(The data Opens)

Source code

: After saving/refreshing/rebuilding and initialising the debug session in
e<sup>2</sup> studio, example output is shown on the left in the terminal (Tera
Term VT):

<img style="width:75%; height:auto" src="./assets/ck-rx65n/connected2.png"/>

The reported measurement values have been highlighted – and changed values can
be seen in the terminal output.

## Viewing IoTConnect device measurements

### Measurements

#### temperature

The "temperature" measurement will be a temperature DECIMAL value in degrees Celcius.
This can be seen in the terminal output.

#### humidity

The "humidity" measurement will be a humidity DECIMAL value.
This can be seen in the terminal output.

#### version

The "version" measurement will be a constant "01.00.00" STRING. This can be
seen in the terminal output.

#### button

(The data Closes)

_Directions_.
Set down only the line containing "#### version" and the lines after it through the end, exactly as they appear above.

_Response for this exercise_.
#### version

The "version" measurement will be a constant "01.00.00" STRING. This can be
seen in the terminal output.

#### button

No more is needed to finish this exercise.